Penangkapan pertama dilakukan oleh Opsnal Unit 1 Subdit 3 Ditresnarkoba terhadap Abidin, warga Dusun V RT 09 RW 00, Kelurahan Tanjung Raja, Kabupaten Ogan Ilir. Penggerebekan dilakukan pada 12 November sekitar pukul 06.00 WIB. Dari rumah tersangka yang diduga menjadi gudang penyimpanan, polisi menemukan 20.380 gram sabu dan 20.438 butir ekstasi, disimpan dalam karung berisi 10 bungkus besar plastik dengan tulisan aksara China.
Penangkapan kedua dilakukan pada malam hari di tanggal yang sama, sekitar pukul 20.00 WIB. Dua warga Aceh, masing-masing berinisial AB dan SD, ditangkap Unit 2 Subdit 2 Ditresnarkoba di Jalan Lintas Sumatera Palembang–Jambi, tepatnya di Kelurahan Pinang Banjar, Kecamatan Sungai Lilin, Kabupaten Musi Banyuasin. Dari tangan keduanya, polisi mengamankan 2.070 gram sabu yang disembunyikan di dinding kendaraan yang mereka gunakan.
Direktur Reserse Narkoba Polda Sumsel, Kombes Pol Julian Perdana, mengungkapkan bahwa ketiga tersangka berasal dari jaringan berbeda namun terhubung dalam peredaran narkoba antardaerah yang berkaitan dengan jaringan internasional.
> “Abidin ini bukan hanya pengedar, tapi dapat dikategorikan sebagai bandar mengingat besarnya barang bukti yang ditemukan,” jelas Julian.

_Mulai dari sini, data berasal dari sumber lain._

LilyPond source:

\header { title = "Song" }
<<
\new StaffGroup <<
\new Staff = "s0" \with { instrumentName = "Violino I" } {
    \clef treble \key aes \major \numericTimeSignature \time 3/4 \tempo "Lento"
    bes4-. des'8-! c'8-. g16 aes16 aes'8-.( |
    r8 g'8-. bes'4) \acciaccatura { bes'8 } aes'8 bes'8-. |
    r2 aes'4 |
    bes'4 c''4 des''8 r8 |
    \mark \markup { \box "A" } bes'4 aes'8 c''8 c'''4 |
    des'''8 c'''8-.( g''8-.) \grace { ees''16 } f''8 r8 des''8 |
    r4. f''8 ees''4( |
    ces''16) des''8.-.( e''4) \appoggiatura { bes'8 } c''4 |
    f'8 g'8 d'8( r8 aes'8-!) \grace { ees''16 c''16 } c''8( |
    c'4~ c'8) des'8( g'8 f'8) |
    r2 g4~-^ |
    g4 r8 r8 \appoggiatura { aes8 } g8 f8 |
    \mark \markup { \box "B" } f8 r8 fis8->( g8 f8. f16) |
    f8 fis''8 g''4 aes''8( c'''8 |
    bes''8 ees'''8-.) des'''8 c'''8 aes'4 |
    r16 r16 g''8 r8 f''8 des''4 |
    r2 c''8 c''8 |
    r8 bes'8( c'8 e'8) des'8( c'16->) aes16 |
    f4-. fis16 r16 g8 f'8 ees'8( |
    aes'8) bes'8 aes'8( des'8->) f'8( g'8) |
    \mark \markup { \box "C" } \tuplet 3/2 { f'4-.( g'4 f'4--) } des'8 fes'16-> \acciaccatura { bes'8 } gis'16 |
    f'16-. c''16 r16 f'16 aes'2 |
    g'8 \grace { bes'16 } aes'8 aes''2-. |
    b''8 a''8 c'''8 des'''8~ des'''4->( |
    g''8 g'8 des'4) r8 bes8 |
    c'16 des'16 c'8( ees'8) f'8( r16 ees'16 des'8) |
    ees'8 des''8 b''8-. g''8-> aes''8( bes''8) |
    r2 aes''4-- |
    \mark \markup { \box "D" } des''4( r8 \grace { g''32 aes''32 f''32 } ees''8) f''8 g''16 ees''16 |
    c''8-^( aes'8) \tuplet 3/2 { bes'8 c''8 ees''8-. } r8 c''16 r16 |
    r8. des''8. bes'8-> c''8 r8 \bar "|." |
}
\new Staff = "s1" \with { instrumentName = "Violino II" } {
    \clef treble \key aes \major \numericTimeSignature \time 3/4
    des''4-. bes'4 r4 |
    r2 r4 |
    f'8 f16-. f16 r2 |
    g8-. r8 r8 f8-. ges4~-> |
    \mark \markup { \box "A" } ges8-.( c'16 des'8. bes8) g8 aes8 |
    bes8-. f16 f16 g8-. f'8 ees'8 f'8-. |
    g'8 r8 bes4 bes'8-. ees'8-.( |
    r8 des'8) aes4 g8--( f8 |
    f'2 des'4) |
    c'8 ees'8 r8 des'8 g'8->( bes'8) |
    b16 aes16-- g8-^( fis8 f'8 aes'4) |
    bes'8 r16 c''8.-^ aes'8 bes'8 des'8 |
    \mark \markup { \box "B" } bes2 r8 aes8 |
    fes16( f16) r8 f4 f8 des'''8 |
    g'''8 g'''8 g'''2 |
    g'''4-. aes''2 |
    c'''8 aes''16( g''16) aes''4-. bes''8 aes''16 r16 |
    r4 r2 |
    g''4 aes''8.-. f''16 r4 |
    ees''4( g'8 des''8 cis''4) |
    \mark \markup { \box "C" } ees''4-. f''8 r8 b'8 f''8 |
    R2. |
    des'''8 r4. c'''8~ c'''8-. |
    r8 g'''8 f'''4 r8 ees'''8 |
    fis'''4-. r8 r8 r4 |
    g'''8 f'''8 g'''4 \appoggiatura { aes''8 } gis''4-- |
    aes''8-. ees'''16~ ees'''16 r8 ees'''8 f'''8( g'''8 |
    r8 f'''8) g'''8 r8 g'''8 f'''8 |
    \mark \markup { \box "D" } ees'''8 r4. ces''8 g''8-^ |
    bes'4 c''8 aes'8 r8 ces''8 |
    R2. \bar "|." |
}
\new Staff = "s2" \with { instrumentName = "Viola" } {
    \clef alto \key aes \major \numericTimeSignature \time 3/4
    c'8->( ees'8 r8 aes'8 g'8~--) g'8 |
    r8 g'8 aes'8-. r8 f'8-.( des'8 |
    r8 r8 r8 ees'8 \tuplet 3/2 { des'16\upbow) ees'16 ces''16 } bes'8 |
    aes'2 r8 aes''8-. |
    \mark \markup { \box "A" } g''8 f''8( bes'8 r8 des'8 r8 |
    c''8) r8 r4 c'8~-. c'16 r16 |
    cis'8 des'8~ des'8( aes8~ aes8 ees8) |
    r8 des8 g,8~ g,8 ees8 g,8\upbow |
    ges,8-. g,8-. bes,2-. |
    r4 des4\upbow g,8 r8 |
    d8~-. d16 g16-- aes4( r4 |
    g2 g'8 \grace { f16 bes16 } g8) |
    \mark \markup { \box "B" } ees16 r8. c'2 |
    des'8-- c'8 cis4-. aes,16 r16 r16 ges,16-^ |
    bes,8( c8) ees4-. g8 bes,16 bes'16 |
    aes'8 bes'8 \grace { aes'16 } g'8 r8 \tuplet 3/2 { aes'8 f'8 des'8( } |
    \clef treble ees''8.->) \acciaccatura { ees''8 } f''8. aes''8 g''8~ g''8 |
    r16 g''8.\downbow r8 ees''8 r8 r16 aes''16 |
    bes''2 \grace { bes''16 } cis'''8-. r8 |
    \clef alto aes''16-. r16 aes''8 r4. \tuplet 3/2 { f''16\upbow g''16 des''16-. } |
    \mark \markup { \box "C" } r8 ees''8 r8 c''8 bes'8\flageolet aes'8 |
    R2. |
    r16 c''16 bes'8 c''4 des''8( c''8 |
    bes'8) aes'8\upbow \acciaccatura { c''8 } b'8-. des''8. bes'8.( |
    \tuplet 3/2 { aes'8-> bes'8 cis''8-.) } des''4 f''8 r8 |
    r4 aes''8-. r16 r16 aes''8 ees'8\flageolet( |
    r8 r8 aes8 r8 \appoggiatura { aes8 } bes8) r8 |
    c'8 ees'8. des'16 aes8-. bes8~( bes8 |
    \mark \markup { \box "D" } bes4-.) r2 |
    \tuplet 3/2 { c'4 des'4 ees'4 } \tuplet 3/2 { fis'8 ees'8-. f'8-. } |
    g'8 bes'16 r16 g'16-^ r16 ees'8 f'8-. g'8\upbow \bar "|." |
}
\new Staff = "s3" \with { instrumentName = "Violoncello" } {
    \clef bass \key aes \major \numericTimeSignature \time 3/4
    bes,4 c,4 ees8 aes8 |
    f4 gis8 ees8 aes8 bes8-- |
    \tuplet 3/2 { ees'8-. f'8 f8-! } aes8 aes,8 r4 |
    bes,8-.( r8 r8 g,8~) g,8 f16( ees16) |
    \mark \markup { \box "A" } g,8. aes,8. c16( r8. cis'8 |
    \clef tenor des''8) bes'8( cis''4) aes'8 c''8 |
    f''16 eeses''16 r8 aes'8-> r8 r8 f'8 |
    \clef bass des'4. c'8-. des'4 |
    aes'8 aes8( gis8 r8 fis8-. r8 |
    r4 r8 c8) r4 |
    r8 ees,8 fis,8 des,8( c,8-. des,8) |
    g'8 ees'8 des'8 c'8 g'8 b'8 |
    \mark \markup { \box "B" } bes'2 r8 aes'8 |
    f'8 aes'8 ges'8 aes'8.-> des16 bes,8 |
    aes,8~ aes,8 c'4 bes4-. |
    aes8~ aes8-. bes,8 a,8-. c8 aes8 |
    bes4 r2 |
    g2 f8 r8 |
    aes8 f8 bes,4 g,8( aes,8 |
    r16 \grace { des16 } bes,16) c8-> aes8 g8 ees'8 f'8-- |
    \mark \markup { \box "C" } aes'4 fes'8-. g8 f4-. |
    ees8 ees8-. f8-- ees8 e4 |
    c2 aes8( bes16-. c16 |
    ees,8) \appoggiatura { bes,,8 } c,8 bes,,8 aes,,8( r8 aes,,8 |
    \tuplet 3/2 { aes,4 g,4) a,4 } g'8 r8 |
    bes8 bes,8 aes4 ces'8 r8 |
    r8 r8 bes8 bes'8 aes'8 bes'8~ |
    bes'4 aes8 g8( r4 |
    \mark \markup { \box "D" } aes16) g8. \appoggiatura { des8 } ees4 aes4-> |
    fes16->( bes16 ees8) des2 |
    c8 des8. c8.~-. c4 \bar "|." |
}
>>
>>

Sementara AB dan SD diduga kuat membawa sabu dari Aceh menuju Palembang untuk diedarkan. Selain narkoba, polisi juga menyita barang bukti lain berupa kendaraan, telepon genggam, timbangan digital, dan plastik klip. Dalam kasus ini, penyidik turut menetapkan seorang tersangka lain berinisial SF sebagai DPO.
Julian menambahkan, kasus yang melibatkan Abidin akan dikembangkan ke arah Tindak Pidana Pencucian Uang (TPPU) untuk menelusuri aset-aset yang terkait peredaran narkotika tersebut. “Proses verifikasi aset masih dalam penyelidikan,” ujarnya saat konferensi pers di Mapolda Sumsel, Senin (17/11).
Ketiga tersangka kini dijerat Pasal 114 Undang-Undang Nomor 35 Tahun 2009 tentang Narkotika dengan ancaman hukuman maksimal pidana mati.